--- START ---

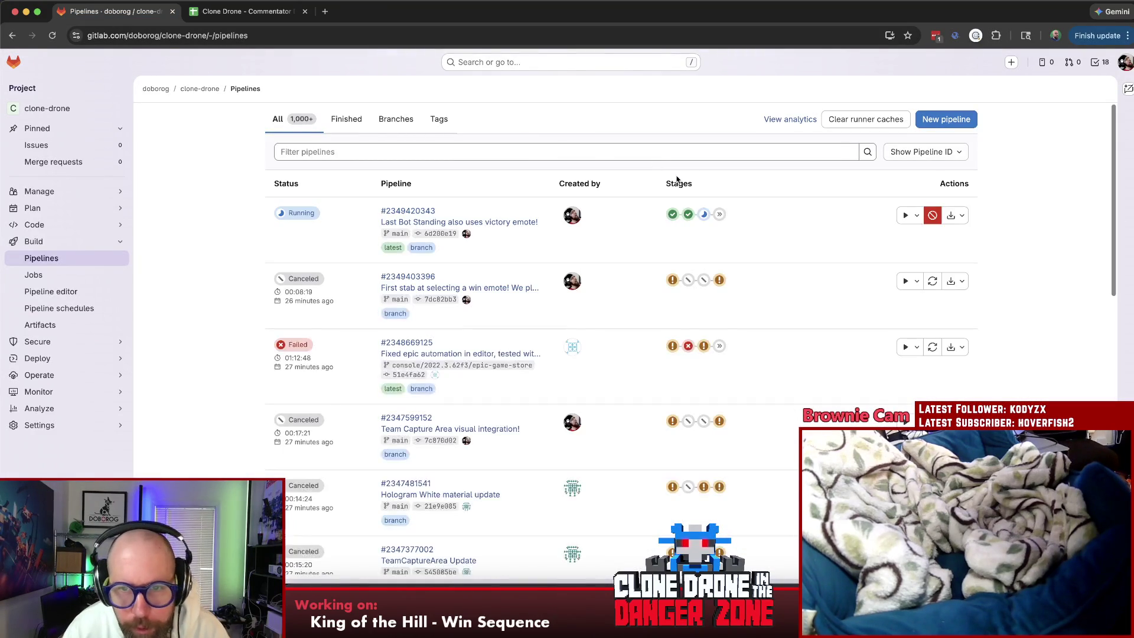
pyautogui.click(707, 218)
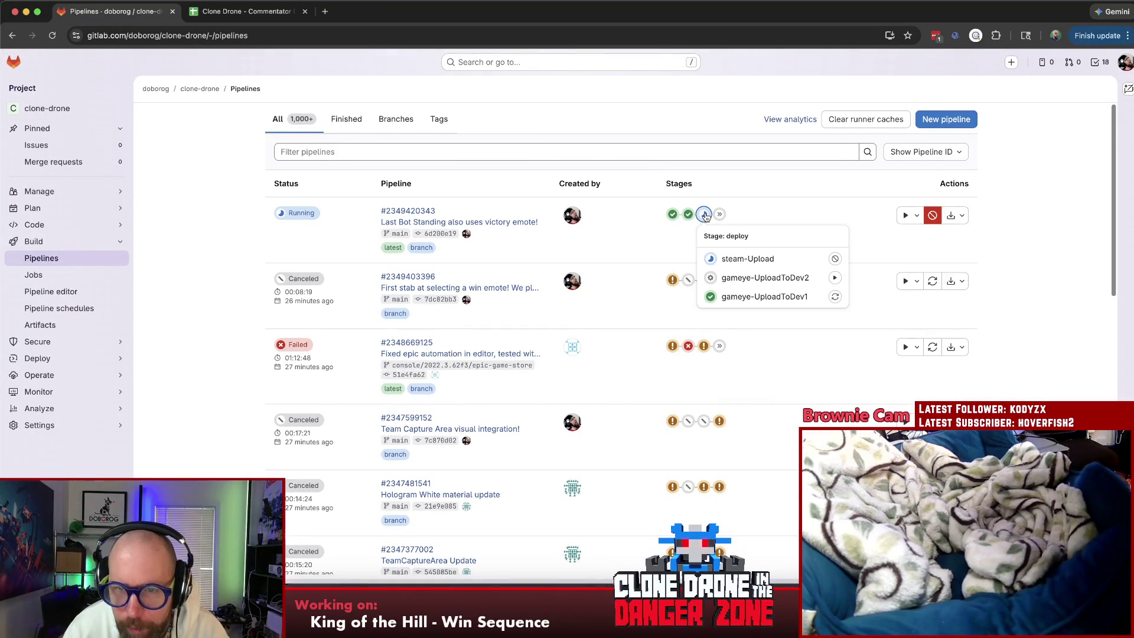
pyautogui.click(704, 215)
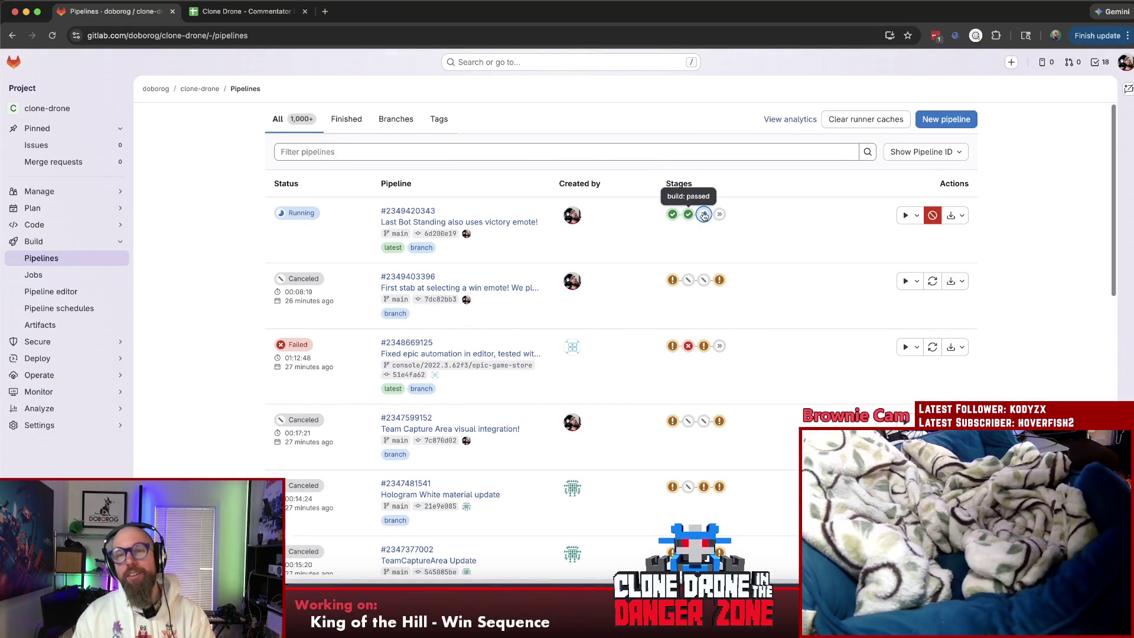
pyautogui.click(704, 215)
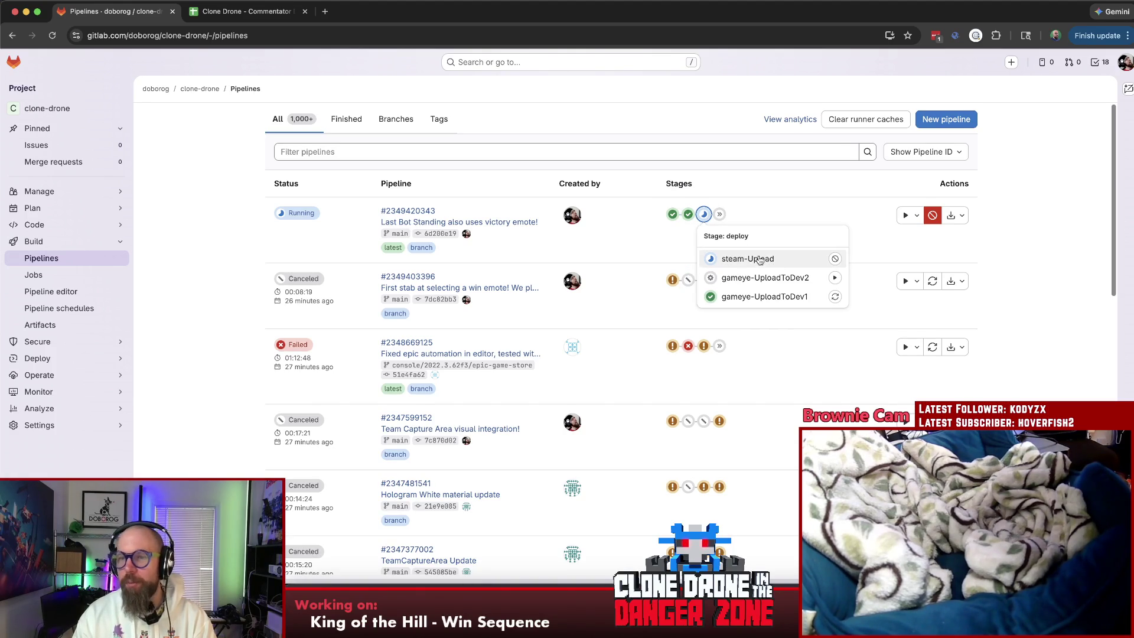
pyautogui.click(202, 240)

--- END ---

◆ To do ◆
Give all of the material again, exactly, apart from the pictures.

◆ Task output ◆
pyautogui.click(707, 218)
pyautogui.click(704, 215)
pyautogui.click(704, 215)
pyautogui.click(202, 240)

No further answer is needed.